[[ STUDY TEXT, beginning ]]
Over the past few years, the university has focused on different ways to manage wildfire fuel on its 8,100 acres. Generally speaking, decades of fire suppression practices have left a lot of brush accumulation in the West, which in turn has led to increasing intensity of wildfires. Stanford has tried various approaches to combat fuel build up such as goats, mowing, AI sensors, and a BurnBot, a vehicle that creates fire breaks by burning and then watering swaths.
In October 2023, an approximately 69-acre part of Jasper Ridge Biological Preserve near Sand Hill Road and the Westridge neighborhood boundary was targeted for clearing, including an area Executive Director Jorge Ramos describes as “a very thick chapparal stand probably eight feet tall; it was a wall.”
[[ STUDY TEXT, end ]]
[[ GIVEN RECORDS, beginning ]]
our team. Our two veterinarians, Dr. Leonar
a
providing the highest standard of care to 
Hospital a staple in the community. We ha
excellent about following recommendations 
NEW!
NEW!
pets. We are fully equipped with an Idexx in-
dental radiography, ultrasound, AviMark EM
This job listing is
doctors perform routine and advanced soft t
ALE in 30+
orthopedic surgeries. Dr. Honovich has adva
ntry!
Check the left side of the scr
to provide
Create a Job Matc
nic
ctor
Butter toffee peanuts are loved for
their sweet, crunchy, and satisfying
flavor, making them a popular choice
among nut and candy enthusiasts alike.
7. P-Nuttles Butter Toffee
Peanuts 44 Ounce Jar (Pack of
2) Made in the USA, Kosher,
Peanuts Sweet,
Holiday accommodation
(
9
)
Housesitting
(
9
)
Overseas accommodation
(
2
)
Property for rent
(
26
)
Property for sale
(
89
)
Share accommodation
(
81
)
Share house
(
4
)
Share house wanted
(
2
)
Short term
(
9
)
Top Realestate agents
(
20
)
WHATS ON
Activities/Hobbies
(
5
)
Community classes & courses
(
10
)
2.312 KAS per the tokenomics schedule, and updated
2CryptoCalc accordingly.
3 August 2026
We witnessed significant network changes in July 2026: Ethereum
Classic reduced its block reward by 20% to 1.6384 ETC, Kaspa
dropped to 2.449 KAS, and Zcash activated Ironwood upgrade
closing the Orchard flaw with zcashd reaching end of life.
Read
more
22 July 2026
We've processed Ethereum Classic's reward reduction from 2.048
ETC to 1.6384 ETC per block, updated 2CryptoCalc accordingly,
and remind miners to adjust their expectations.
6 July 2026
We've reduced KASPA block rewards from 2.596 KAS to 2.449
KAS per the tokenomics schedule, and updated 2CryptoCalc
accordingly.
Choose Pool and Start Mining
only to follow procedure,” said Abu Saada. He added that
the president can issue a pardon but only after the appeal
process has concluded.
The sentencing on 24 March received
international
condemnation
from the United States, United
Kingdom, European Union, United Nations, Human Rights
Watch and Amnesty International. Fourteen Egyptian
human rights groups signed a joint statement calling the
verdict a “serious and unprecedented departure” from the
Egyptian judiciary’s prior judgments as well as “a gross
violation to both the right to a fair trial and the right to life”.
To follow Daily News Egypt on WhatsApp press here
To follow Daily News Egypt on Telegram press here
[[ GIVEN RECORDS, end ]]
[[ GIVEN RECORDS, beginning ]]
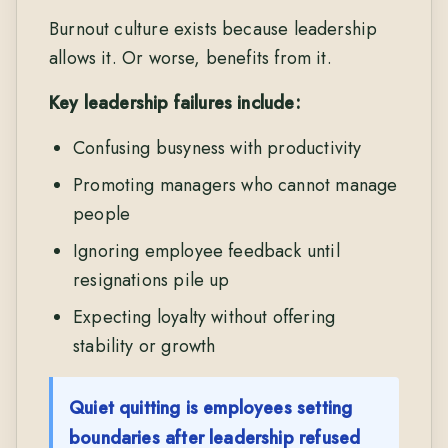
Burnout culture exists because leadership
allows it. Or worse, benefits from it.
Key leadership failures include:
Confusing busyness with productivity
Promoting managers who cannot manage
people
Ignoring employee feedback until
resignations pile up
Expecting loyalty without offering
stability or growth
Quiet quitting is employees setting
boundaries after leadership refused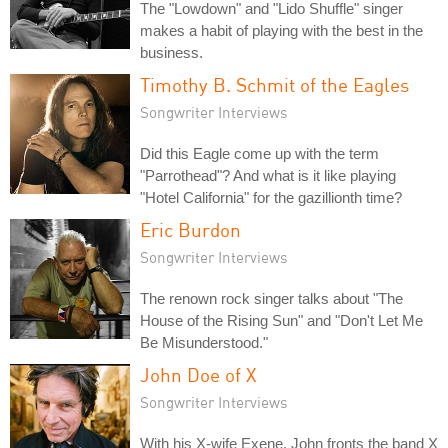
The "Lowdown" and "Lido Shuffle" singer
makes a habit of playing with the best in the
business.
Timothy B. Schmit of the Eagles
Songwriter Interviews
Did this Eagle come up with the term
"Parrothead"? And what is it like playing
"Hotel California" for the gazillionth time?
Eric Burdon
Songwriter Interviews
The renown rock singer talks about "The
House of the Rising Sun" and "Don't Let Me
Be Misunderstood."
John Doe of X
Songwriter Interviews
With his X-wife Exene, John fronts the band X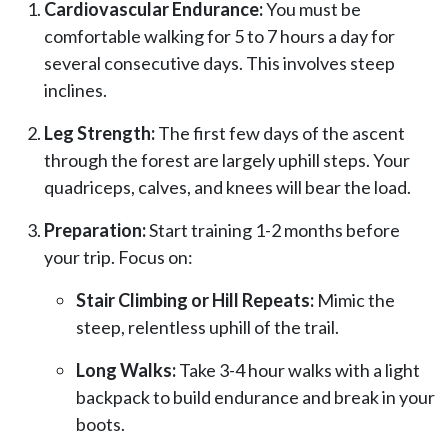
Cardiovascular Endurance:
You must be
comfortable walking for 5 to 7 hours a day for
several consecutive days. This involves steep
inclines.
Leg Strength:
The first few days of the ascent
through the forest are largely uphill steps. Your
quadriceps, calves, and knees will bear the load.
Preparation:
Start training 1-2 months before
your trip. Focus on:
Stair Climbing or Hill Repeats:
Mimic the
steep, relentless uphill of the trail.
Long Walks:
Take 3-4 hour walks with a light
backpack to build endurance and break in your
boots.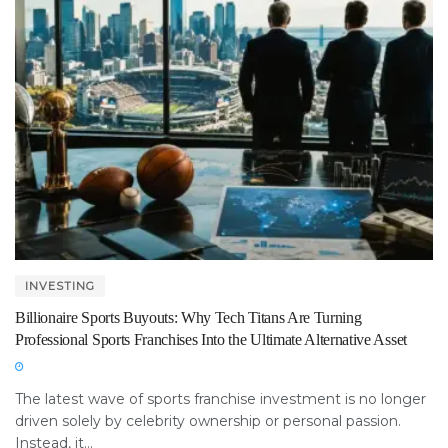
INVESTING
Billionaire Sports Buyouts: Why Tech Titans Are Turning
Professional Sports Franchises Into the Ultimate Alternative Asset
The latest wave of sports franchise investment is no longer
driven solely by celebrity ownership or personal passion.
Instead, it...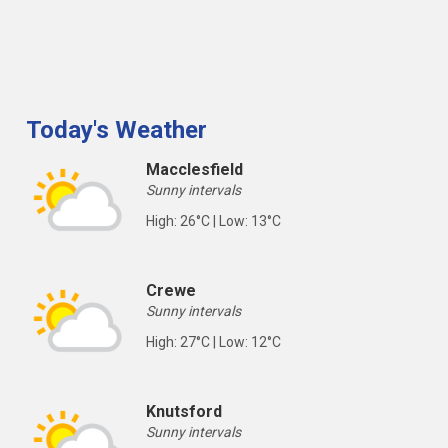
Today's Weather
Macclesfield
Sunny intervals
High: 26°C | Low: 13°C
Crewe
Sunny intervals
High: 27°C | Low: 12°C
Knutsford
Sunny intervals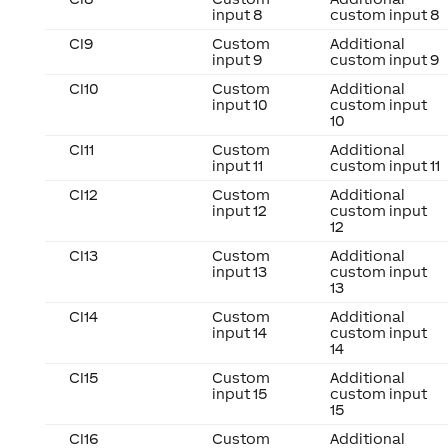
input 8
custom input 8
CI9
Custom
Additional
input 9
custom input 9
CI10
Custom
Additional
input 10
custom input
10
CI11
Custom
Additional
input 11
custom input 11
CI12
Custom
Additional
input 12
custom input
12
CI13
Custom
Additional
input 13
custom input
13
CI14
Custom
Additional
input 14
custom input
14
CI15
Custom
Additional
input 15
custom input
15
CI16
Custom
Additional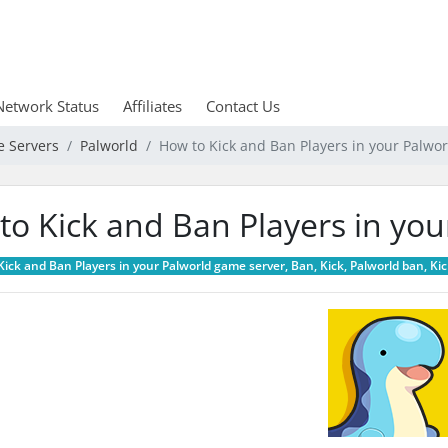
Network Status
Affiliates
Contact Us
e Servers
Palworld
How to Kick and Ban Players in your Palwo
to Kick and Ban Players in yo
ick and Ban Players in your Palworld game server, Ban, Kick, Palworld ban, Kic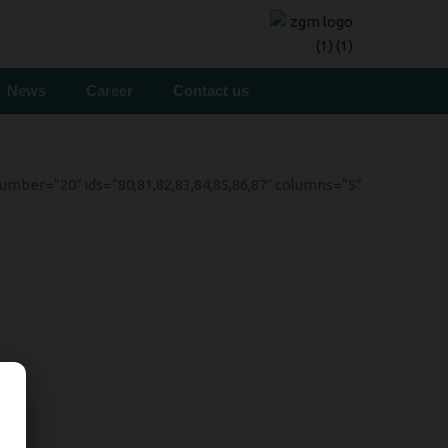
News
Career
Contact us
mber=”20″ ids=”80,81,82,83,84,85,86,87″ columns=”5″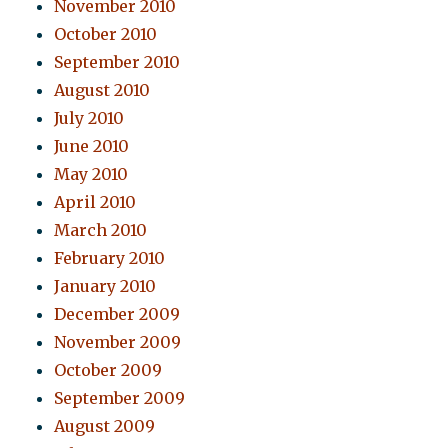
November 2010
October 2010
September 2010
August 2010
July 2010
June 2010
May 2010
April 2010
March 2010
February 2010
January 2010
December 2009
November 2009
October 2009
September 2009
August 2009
[[ GIVEN RECORDS, end ]]
## EXERCISE A
Name every approach the text on Stanford's wildfire fuel management says the university has tried against fuel buildup.
## EXERCISE B
In the text on Stanford's wildfire fuel management, roughly how many acres of Jasper Ridge Biological Preserve were targeted for clearing in October 2023?
## EXERCISE C
Continue the text on Stanford's wildfire fuel management from the point where it stops.
None of the rows are needed for this work.

## RESPONSE AREA A
goats, mowing, AI sensors, a BurnBot

## RESPONSE AREA B
Approximately 69 acres.

## RESPONSE AREA C
In some places the topography made it too challenging to bring in chippers. In two three-acre sections workers heaped the cut vegetation into almost 200 piles measuring up to 6 feet tall, and then covered them to protect them from the rain.
Months later, after permits were secured with Cal Fire and the Woodside Fire Protection District, and neighbors were alerted, a prescribed burn got rid of the piles over several days in early March 2024.
The Stanford Report reported that many people gathered on the first day to witness members of the Muwekma Ohlone Tribe of the San Francisco Bay Area burn sage in an abalone shell, and say blessings and prayers in the Chochenyo dialect to honor their ancestral home.

Charlene Nijmeh, the chairwoman of the tribe, told the Stanford Report, “We are connecting back to our land and learning the old ways and traditions of our ancestors. This fire is part of this process.”
The preserve recently added the name ‘Ootchamin ‘Ooyakma to signage. In the Chocheyna language that translates to red ridge or mountain, a reference to the red jasper stone found on the ridge.
The area burnt last spring hadn’t been scorched in more than 50 years, and now this season a curious thing is happening. For the first time, Western bewildering bushmallow is sprouting around some of the burn piles’ fire rings.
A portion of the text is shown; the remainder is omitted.